知恵蔵 「琴欧洲」の解説
琴欧洲
元々はレスリングの選手で、欧州ジュニア大会での優勝経験がある。オリンピック出場を目指していたものの、オリンピックの最重量階級が130キロ級から120キロ級に変更されたことから断念し相撲に転向した。
00年ドイツ相撲選手権大会優勝、01年ヨーロッパ相撲選手権大会個人3位・団体優勝などの成績を残し、02年11月場所で初土俵を踏む。ヨーロッパ出身であることからしこ名を「琴欧州」とした。長身とレスリング技術を生かしてスピード出世し、翌03年初場所に7戦全勝で序ノ口優勝。04年5月場所には新十両、7月場所に13勝2敗で十両優勝し、当時としては最速のデビュー11場所で新入幕した。
05年3月場所、新小結に昇進。05年9月場所、新関脇で13勝。翌11月場所も11勝を挙げ、場所後に大関に昇進した。序ノ口デビューから19場所での昇進で、史上最速記録である。この間、殊勲賞2回、敢闘賞3回を受賞している。06年11月場所から、しこ名を「琴欧洲」とした。
-----
やること:
1/ 琴欧洲の解説文から、「00年ドイツ相撲選手権大会優」と「ビュー11場所で新入幕した。」の間の部分を、その二か所も含めてそのまま返してください。
2/ 琴欧洲の解説文を、最後の文の次から再開し、続きを書くこと。

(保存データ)
-----
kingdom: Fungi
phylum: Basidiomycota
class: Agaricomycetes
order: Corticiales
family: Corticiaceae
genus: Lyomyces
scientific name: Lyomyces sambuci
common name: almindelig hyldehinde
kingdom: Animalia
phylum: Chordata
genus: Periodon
-----
回答:
1/
00年ドイツ相撲選手権大会優勝、01年ヨーロッパ相撲選手権大会個人3位・団体優勝などの成績を残し、02年11月場所で初土俵を踏む。ヨーロッパ出身であることからしこ名を「琴欧州」とした。長身とレスリング技術を生かしてスピード出世し、翌03年初場所に7戦全勝で序ノ口優勝。04年5月場所には新十両、7月場所に13勝2敗で十両優勝し、当時としては最速のデビュー11場所で新入幕した。

2/
端正な顔立ちから「角界のベッカム」と呼ばれ、力強い相撲で人気を集めた。08年5月場所で念願の初優勝を達成し、横綱の期待は大きかったが、その後は、肩、ひじ、ひざ、腰など多くの故障に苦しみ7度の角番を経験した。13年11月場所で左肩を脱臼して途中休場し、大関から陥落。14年初場所で10勝以上を挙げれば大関復帰できるところであったが、8勝7敗で復帰はならず。3月場所で2日目から9連敗して11日目から休場。翌3月20日に引退届けを提出した。引退会見では「お相撲さんになって良かった」と語っている。今後は部屋に残り、親方として後進の指導にあたる。大関在位47場所は史上4位。14年1月に日本国籍を取得している。